### Problem
Could you return each entry below exactly as written, minus any pictures?

Front-end code change data
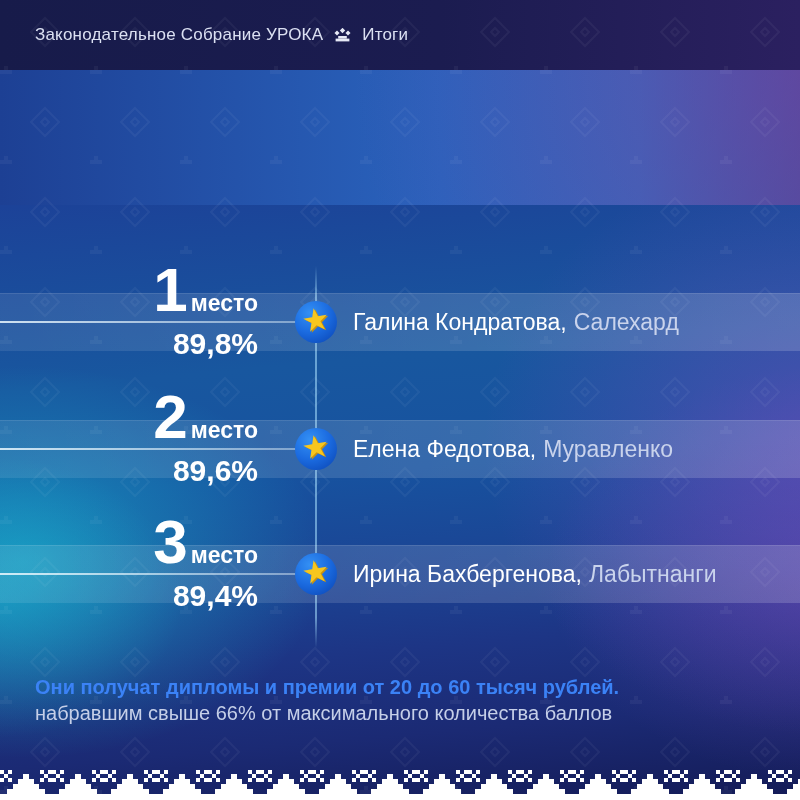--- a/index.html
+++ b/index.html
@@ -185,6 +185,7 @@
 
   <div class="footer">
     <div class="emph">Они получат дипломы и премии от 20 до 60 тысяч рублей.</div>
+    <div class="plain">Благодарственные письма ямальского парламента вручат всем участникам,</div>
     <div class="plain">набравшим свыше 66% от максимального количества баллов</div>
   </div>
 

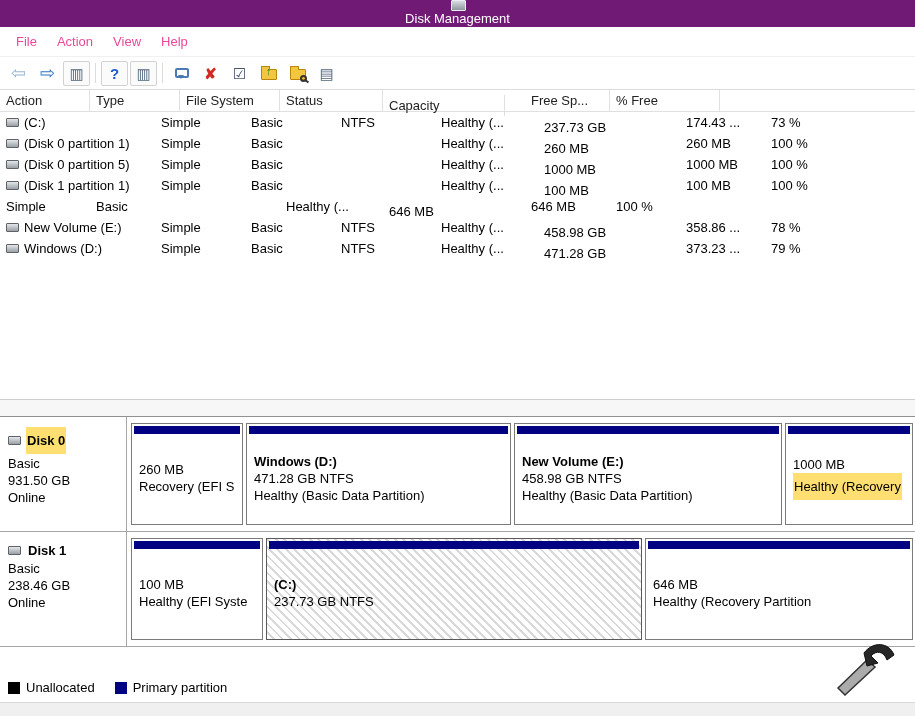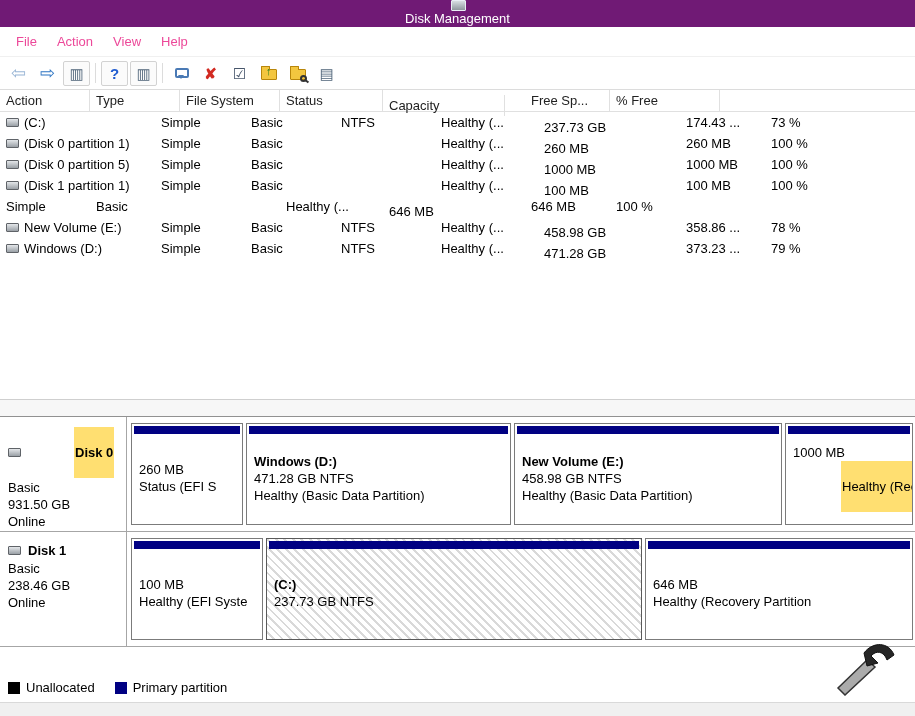--- a/index.html
+++ b/index.html
@@ -71,7 +71,7 @@
   .pstrip { height: 8px; margin: 2px 2px 0 2px; flex: 0 0 auto; }
   .pbody { flex: 1; display: flex; flex-direction: column; justify-content: center; padding: 2px 7px 4px 7px; line-height: 17px; white-space: nowrap; overflow: hidden; }
   .ptitle { font-weight: bold; }
-  .hl { display: inline-block; padding: 17px 1px; margin-left: 48px; }
+  .hl { display: inline-block; padding: 5px 1px; }
 
   
   .legend { position: absolute; left: 8px; bottom: 21px; display: flex; gap: 20px; align-items: center; }

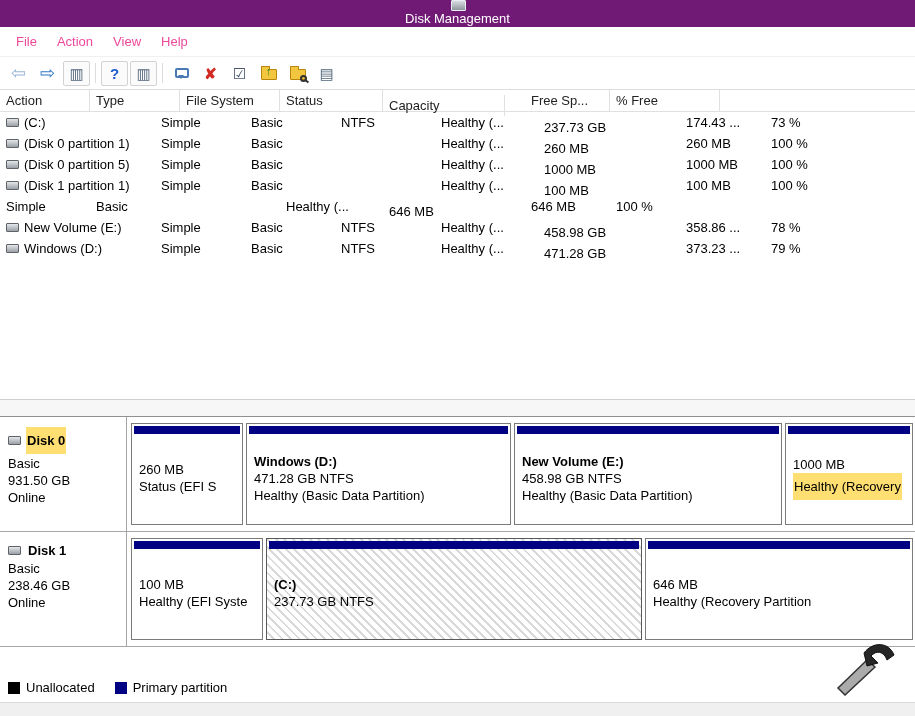--- a/index.html
+++ b/index.html
@@ -266,7 +266,7 @@
           <div class="pstrip" style="background-color: rgb(0, 0, 130);"></div>
           <div class="pbody">
             <div>260 MB</div>
-            <div>Status (EFI S</div>
+            <div>Recovery (EFI S</div>
           </div>
         </div>
         <div class="partition" style="flex:0 0 265px">

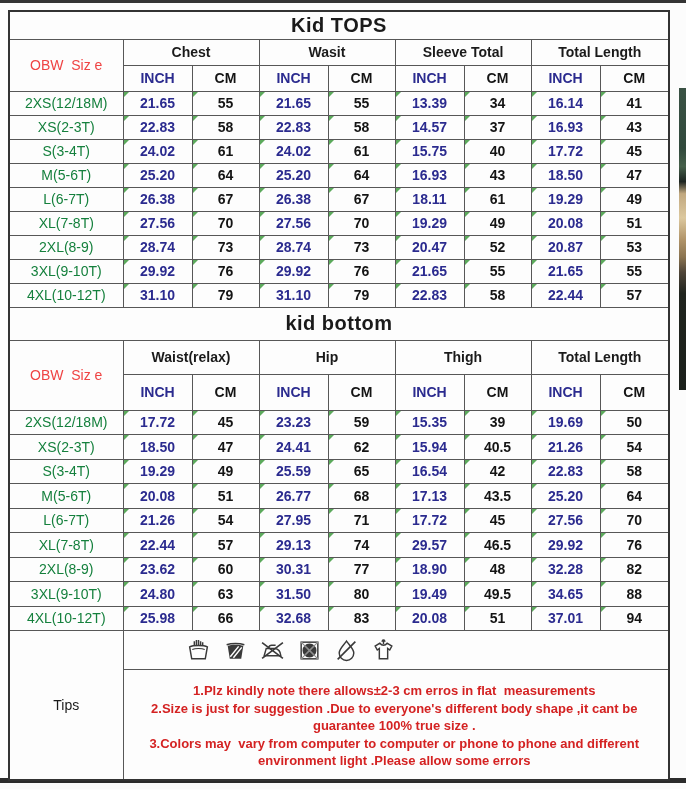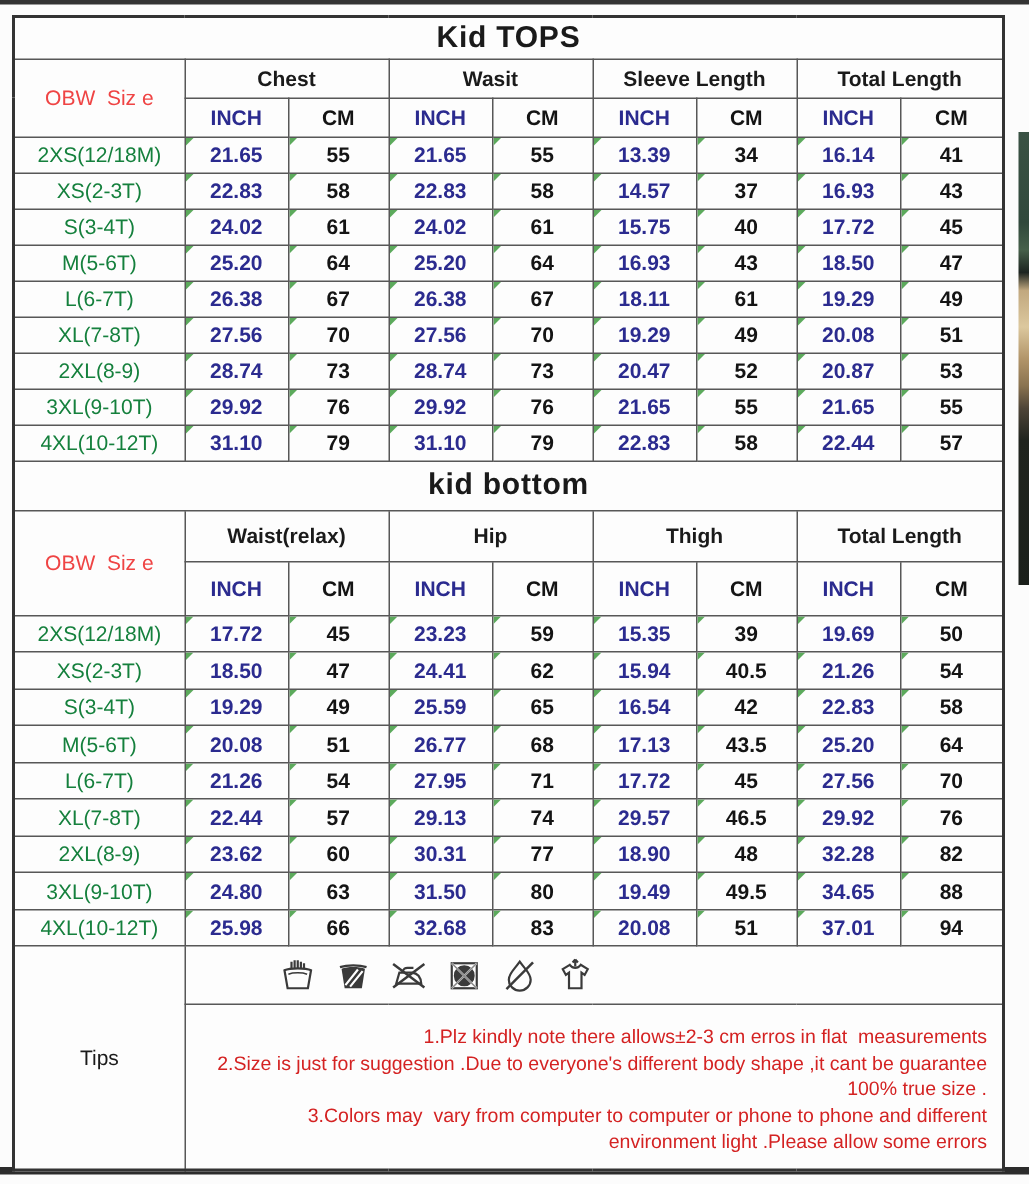--- a/index.html
+++ b/index.html
@@ -89,7 +89,7 @@
       <td rowspan="2" class="corner">OBW  Siz e</td>
       <td colspan="2" class="group-h">Chest</td>
       <td colspan="2" class="group-h">Wasit</td>
-      <td colspan="2" class="group-h">Sleeve Length</td>
+      <td colspan="2" class="group-h">Sleeve Total</td>
       <td colspan="2" class="group-h">Total Length</td>
     </tr>
     <tr class="t-units">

### Result for this exercise
--- a/index.html
+++ b/index.html
@@ -185,6 +185,7 @@
 
   <div class="footer">
     <div class="emph">Они получат дипломы и премии от 20 до 60 тысяч рублей.</div>
+    <div class="plain">Благодарственные письма ямальского парламента вручат всем участникам,</div>
     <div class="plain">набравшим свыше 66% от максимального количества баллов</div>
   </div>
 

--- a/index.html
+++ b/index.html
@@ -71,7 +71,7 @@
   .pstrip { height: 8px; margin: 2px 2px 0 2px; flex: 0 0 auto; }
   .pbody { flex: 1; display: flex; flex-direction: column; justify-content: center; padding: 2px 7px 4px 7px; line-height: 17px; white-space: nowrap; overflow: hidden; }
   .ptitle { font-weight: bold; }
-  .hl { display: inline-block; padding: 17px 1px; margin-left: 48px; }
+  .hl { display: inline-block; padding: 5px 1px; }
 
   
   .legend { position: absolute; left: 8px; bottom: 21px; display: flex; gap: 20px; align-items: center; }

--- a/index.html
+++ b/index.html
@@ -266,7 +266,7 @@
           <div class="pstrip" style="background-color: rgb(0, 0, 130);"></div>
           <div class="pbody">
             <div>260 MB</div>
-            <div>Status (EFI S</div>
+            <div>Recovery (EFI S</div>
           </div>
         </div>
         <div class="partition" style="flex:0 0 265px">

--- a/index.html
+++ b/index.html
@@ -89,7 +89,7 @@
       <td rowspan="2" class="corner">OBW  Siz e</td>
       <td colspan="2" class="group-h">Chest</td>
       <td colspan="2" class="group-h">Wasit</td>
-      <td colspan="2" class="group-h">Sleeve Length</td>
+      <td colspan="2" class="group-h">Sleeve Total</td>
       <td colspan="2" class="group-h">Total Length</td>
     </tr>
     <tr class="t-units">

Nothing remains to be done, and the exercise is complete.